I think this happens because of some coroutine internals actually prevent you from catching some exceptions - you can take a look in here and here for some information.

Now, changing my code to this:

import asyncio
from sanic import Sanic
from sanic.response import text

app = Sanic(__name__, configure_logging=None)


@app.route("/")
async def test_async(request):
    return text("hello, world!")


def main():
    server = app.create_server(host="0.0.0.0", port=8000)
    loop = asyncio.get_event_loop()
    task = asyncio.ensure_future(server, loop=loop)

    def callback(fut):
        try:
            fetch_count = fut.result()
        except OSError as e:  # hmmm, this seems promising ...
            print("probably the port set is being used")
            fut.get_loop().stop()

    task.add_done_callback(callback)
    loop.run_forever()


if __name__ == "__main__":
    main()

Turns the second console call to this:

$ python -B test-sanic.py           
probably the port set is being used

So, I guess you can take on from there :wink:

2 Likes

Wouldn’t it be a much simple to attach an exception handler to the loop itself instead of the task?
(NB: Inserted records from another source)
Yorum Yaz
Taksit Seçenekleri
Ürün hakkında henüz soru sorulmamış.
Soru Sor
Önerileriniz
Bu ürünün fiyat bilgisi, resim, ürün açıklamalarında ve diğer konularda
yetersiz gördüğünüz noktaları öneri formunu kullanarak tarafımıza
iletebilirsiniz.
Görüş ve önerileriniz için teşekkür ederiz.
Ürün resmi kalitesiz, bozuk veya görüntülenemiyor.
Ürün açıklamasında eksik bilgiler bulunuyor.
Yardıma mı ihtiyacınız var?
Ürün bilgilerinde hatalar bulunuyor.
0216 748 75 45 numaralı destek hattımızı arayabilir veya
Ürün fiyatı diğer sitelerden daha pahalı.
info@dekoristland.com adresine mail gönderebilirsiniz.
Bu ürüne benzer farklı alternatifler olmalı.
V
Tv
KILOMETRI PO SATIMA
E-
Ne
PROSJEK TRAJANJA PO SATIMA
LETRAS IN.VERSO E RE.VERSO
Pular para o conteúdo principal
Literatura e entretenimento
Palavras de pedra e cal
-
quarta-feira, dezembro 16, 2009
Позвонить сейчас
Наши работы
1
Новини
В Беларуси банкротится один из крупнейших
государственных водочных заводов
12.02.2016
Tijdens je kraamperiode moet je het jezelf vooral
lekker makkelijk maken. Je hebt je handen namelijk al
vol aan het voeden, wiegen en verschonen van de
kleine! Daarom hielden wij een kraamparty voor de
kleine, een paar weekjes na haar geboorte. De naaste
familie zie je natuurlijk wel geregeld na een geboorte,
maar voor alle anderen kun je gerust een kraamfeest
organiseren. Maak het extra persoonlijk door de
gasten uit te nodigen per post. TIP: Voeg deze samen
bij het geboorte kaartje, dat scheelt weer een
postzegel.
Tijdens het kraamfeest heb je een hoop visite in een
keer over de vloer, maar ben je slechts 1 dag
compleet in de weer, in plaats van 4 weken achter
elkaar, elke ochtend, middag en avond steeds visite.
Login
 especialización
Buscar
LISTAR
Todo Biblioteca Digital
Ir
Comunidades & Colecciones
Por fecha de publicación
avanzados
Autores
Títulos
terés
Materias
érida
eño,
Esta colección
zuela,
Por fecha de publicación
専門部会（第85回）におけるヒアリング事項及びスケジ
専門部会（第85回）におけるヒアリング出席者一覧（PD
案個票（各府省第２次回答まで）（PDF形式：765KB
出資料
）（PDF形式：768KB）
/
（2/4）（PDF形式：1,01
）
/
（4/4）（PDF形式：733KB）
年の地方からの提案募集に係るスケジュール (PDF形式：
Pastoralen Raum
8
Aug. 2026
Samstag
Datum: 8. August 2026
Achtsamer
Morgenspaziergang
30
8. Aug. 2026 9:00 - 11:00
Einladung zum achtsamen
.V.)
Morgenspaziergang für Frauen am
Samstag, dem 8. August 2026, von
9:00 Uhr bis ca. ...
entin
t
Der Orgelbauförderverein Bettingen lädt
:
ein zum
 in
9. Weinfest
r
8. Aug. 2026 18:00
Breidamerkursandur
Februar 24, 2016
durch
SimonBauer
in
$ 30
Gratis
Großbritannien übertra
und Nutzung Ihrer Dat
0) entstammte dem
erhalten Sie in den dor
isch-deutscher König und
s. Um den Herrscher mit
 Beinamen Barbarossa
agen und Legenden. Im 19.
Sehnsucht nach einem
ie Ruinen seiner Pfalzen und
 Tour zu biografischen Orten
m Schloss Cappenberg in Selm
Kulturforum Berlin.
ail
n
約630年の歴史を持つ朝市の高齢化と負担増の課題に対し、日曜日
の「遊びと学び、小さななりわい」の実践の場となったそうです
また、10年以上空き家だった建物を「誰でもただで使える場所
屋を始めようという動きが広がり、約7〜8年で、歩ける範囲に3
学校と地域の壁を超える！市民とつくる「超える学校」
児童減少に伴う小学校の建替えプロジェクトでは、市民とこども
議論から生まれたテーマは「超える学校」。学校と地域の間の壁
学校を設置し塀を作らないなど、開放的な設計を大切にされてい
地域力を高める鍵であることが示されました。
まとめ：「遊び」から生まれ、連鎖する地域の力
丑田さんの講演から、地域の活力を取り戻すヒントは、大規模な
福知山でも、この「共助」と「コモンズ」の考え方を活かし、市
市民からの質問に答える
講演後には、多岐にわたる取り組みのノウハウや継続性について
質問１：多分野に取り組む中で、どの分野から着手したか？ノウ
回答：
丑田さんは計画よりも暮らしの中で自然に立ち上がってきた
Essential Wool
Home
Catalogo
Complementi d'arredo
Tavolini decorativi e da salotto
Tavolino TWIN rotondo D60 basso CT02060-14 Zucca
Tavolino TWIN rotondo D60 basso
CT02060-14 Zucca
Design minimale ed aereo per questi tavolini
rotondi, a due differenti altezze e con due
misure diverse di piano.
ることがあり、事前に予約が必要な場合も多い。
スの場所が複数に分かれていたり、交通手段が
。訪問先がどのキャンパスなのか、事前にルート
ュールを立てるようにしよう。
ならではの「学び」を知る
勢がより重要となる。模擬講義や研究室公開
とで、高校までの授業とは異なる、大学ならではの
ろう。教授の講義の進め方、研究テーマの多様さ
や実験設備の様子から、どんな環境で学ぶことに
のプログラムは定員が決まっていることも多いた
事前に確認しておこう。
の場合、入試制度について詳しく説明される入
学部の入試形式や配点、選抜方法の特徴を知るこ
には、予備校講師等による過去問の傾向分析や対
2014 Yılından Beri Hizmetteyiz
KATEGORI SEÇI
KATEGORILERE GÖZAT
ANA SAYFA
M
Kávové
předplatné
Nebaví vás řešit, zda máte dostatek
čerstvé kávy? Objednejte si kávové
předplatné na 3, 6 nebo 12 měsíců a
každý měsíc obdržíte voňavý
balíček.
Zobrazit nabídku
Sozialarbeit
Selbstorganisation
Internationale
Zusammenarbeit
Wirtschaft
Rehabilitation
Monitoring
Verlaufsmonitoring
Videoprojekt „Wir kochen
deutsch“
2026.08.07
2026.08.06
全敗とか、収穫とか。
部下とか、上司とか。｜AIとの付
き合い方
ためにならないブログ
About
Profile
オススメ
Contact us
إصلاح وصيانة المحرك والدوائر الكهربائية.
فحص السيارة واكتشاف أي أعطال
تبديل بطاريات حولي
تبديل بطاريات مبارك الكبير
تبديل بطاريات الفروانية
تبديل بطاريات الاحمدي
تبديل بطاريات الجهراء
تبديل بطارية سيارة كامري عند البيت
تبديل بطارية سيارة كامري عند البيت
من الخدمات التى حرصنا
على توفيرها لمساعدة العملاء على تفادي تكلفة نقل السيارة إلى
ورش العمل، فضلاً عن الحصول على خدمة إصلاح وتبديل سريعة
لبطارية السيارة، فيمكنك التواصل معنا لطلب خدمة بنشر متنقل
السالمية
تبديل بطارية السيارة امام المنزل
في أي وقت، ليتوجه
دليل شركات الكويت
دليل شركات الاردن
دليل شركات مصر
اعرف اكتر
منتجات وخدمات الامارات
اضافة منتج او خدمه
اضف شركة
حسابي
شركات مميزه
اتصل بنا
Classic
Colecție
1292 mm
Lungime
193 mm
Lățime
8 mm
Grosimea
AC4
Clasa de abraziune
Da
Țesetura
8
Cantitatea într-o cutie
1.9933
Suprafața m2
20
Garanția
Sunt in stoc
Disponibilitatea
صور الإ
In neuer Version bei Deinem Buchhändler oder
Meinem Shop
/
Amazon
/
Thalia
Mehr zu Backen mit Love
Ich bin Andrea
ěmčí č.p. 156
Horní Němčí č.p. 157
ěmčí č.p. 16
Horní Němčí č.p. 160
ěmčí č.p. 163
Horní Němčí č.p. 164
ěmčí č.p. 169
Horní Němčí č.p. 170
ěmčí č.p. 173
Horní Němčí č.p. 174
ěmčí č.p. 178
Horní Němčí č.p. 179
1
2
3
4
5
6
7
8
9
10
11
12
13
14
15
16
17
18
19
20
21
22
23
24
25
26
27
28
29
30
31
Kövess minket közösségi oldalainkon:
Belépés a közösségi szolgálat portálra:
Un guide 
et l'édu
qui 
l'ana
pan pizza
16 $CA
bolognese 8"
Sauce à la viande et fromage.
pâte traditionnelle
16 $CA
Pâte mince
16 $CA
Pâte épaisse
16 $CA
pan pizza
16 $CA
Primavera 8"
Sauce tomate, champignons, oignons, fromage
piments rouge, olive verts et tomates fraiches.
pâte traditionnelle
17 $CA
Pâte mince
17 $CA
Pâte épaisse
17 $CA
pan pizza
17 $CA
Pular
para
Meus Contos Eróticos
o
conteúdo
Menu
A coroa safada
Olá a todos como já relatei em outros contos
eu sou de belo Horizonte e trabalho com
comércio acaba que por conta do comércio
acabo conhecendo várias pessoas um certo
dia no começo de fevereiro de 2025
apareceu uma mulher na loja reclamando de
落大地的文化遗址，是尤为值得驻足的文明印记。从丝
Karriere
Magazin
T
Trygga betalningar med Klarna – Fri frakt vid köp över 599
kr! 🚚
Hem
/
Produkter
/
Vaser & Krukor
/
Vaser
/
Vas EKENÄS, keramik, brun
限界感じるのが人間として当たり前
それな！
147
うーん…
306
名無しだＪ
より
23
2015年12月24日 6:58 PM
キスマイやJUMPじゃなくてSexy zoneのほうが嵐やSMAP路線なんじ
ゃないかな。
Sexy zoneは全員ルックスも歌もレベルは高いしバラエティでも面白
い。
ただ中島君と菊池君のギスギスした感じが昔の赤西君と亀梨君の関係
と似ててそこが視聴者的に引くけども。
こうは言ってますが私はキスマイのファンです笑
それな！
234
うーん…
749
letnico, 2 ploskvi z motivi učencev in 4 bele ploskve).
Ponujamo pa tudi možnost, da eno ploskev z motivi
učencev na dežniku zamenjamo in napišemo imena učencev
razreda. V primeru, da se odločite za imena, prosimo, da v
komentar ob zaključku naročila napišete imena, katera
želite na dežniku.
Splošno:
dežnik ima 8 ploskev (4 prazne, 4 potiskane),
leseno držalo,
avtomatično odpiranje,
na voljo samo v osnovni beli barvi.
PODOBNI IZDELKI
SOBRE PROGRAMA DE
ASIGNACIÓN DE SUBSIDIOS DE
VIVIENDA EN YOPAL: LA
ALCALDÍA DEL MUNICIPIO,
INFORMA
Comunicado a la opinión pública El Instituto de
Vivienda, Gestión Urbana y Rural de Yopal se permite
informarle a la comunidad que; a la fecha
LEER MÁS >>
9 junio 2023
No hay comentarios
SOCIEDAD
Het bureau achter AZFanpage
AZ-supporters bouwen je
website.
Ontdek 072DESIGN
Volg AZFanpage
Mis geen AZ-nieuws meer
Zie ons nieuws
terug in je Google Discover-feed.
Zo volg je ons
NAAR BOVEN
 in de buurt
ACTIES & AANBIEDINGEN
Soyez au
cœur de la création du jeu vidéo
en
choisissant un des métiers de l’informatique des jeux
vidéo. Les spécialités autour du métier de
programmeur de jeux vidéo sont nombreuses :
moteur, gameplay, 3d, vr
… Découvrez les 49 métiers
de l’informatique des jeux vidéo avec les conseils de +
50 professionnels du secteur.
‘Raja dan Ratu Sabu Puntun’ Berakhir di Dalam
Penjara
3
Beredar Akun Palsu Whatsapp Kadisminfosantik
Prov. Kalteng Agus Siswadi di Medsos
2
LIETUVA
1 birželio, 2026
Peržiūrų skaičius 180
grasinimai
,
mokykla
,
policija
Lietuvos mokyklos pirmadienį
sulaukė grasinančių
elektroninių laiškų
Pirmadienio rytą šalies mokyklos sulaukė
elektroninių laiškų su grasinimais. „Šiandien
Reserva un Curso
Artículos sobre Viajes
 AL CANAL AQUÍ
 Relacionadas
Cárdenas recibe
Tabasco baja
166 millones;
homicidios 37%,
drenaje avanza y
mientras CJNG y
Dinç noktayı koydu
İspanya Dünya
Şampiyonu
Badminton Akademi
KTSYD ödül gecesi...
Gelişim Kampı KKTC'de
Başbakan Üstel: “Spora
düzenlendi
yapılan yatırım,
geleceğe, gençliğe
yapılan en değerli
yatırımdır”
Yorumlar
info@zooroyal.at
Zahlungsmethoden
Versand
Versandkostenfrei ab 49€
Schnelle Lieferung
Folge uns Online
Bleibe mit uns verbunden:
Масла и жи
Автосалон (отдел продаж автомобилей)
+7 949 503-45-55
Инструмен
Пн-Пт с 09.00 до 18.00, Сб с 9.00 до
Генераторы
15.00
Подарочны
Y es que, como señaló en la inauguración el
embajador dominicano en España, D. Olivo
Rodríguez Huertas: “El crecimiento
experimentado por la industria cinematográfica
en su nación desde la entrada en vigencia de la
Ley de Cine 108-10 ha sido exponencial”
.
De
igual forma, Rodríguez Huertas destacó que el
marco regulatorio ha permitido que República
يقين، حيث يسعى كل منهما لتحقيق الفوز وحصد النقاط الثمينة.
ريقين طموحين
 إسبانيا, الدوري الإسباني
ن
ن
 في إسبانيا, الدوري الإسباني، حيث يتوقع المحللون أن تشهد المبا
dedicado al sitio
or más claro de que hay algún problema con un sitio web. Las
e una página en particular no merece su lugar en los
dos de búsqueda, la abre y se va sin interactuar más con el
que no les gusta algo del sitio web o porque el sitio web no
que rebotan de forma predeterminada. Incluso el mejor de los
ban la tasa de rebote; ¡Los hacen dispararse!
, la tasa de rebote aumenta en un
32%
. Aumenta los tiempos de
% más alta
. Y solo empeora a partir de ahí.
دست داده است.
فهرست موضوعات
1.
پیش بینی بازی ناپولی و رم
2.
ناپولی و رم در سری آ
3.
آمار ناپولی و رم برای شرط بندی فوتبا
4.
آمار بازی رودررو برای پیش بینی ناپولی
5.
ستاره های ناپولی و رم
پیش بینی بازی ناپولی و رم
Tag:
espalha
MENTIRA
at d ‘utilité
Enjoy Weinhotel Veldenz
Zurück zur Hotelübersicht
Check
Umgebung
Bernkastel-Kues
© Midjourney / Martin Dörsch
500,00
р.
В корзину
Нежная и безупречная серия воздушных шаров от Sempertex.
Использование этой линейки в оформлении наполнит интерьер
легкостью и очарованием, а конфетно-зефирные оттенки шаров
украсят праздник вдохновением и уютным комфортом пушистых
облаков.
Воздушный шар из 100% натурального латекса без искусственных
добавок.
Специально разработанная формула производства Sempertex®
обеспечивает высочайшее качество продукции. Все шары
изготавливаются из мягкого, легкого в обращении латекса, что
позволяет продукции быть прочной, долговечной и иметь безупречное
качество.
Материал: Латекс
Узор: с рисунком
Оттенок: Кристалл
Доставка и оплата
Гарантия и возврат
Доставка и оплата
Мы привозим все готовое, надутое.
Btw, fut.get_loop() works? I think you might have to use fut._loop instead.

import asyncio
from sanic import Sanic
from sanic.response import text

app = Sanic(__name__, configure_logging=None)


@app.route("/")
async def test_async(request):
    return text("hello, world!")

def exception_handler(loop: asyncio.AbstractEventLoop, context):
    exception = context.get("exception")
    if isinstance(exception, OSError) and "address already in use" in str(exception):
        print("Someone has claimed your soul")
        loop.stop()

def main():
    server = app.create_server(host="0.0.0.0", port=8000)
    loop = asyncio.get_event_loop()
    loop.set_exception_handler(exception_handler)
    asyncio.ensure_future(server, loop=loop)
    loop.run_forever()


if __name__ == "__main__":
    main()
2 Likes

Yeap, at least for Python 3.7 - it has some neat new features on the asyncio package :wink:

And your solution looks very nice as well. I think both of them might work - mine just for Python 3.7 I’m affraid.

I think I need to spend some time and go over the asyncio documentation for Python3.7. I’ve been using future._loop so far like I am in the stone age. (But then again, I am still awaiting the changes to get propogated to my head.)